→ TASK INSTRUCTIONS:
Please write out the personal account below word for word, starting at "I mean, I AM" and ending at "an alternative explanation.".

→ PAGE EXTRACT:

I mean, I AM happy! I feel so grateful. It’s so beautiful here. But it’s a lot to take in. Like A LOT. My predominant modes are overwhelm and exhaustion. 

I am not complaining! I don’t take anything for granted — this is true always, but now more than ever. I acknowledge how privileged I am to have the opportunity to be here. I just need to honor my feelings. And I need to be authentic. Two weeks in I can say, this is authentically HARD.

Ok, enough whining. This is my version of what has happened in the first two weeks of Hugh and I living here:

I’ve spent at least 50% of my time working in the kitchen. I’ve organized many a kitchen in my life, not only for me but for a few clients and, for some reason, this one is coming together very slowly. Hugh thinks it’s because this one is larger than my prior kitchens. I’ll go with that because I don’t have an alternative explanation. 

Working in the kitchen also includes cooking, prepping and processing food, which is VERY time consuming. First, I spent time figuring out how to source food. The local supermarket is small, and there are a number of products I can’t find there. I ended up getting a Thrive subscription, which is really weird as I never before ordered groceries online — oh Park Slope Food Coop, how I miss thee.

→ DATA SHOWN:
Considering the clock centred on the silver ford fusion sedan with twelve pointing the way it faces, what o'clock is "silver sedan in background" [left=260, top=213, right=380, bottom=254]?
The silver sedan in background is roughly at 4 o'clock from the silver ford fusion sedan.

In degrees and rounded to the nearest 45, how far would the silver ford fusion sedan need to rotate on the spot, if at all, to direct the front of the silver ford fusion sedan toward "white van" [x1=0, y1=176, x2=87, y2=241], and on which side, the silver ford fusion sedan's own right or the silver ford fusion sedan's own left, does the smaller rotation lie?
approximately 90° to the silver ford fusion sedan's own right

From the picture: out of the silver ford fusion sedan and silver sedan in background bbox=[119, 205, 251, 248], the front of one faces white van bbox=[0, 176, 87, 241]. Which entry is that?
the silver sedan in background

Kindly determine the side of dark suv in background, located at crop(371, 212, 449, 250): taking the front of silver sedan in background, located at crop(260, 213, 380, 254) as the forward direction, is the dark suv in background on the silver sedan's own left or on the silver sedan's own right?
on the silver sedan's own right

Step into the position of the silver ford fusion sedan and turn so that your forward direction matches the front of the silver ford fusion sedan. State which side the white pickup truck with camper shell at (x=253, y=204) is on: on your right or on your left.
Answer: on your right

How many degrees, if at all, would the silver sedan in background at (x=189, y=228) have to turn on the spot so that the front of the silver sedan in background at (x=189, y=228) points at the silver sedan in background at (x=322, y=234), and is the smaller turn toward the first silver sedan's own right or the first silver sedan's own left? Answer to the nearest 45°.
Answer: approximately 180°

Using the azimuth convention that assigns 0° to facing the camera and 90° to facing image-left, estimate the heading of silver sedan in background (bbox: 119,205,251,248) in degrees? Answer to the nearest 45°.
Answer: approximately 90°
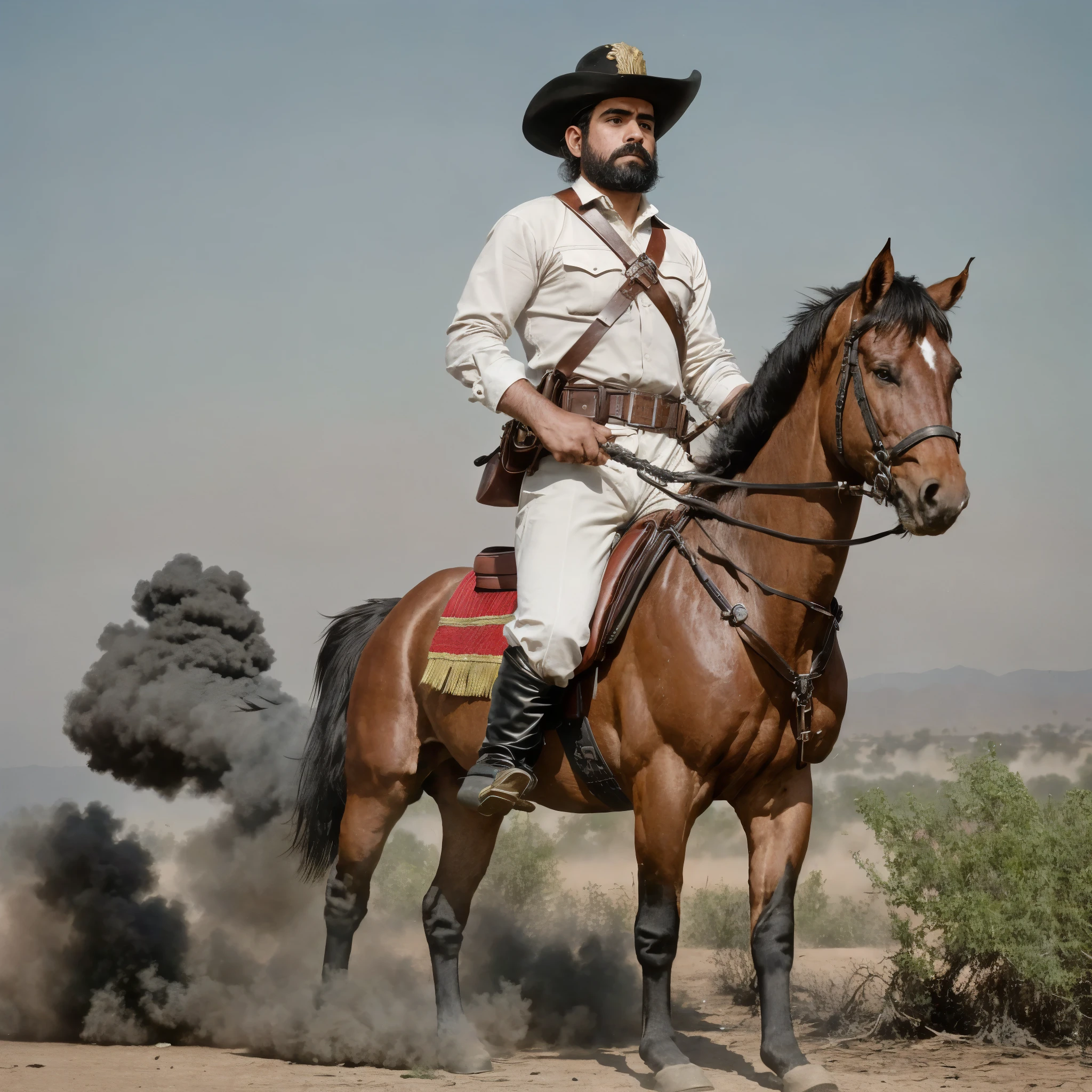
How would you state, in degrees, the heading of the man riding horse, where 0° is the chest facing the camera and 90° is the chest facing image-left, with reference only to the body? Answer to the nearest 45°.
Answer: approximately 315°

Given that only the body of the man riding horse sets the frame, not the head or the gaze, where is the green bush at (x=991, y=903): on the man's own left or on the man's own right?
on the man's own left

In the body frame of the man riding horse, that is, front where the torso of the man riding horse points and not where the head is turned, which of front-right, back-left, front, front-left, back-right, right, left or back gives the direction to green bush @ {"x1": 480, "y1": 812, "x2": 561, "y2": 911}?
back-left

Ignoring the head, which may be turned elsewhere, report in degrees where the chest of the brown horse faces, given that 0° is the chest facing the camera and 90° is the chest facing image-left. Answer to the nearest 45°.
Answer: approximately 315°

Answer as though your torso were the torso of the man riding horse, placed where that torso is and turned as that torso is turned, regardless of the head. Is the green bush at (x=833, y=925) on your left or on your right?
on your left
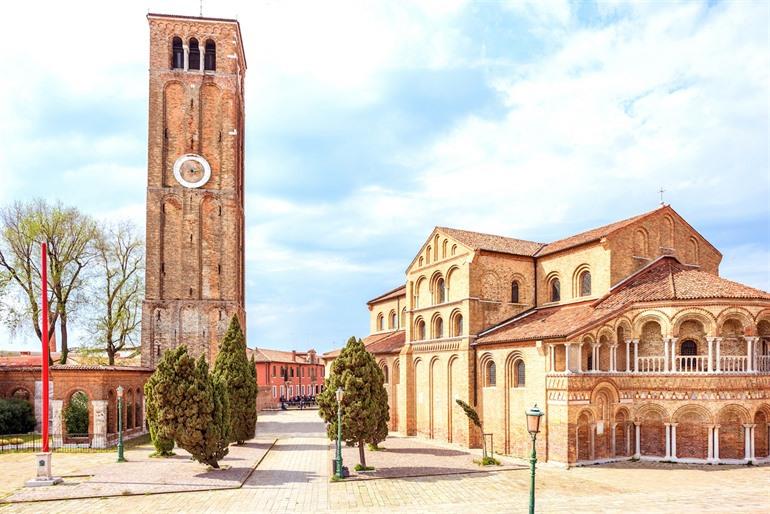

→ EXERCISE SOLUTION:
I mean, I AM happy! I feel so grateful. It’s so beautiful here. But it’s a lot to take in. Like A LOT. My predominant modes are overwhelm and exhaustion. 

I am not complaining! I don’t take anything for granted — this is true always, but now more than ever. I acknowledge how privileged I am to have the opportunity to be here. I just need to honor my feelings. And I need to be authentic. Two weeks in I can say, this is authentically HARD.

Ok, enough whining. This is my version of what has happened in the first two weeks of Hugh and I living here:

I’ve spent at least 50% of my time working in the kitchen. I’ve organized many a kitchen in my life, not only for me but for a few clients and, for some reason, this one is coming together very slowly. Hugh thinks it’s because this one is larger than my prior kitchens. I’ll go with that because I don’t have an alternative explanation.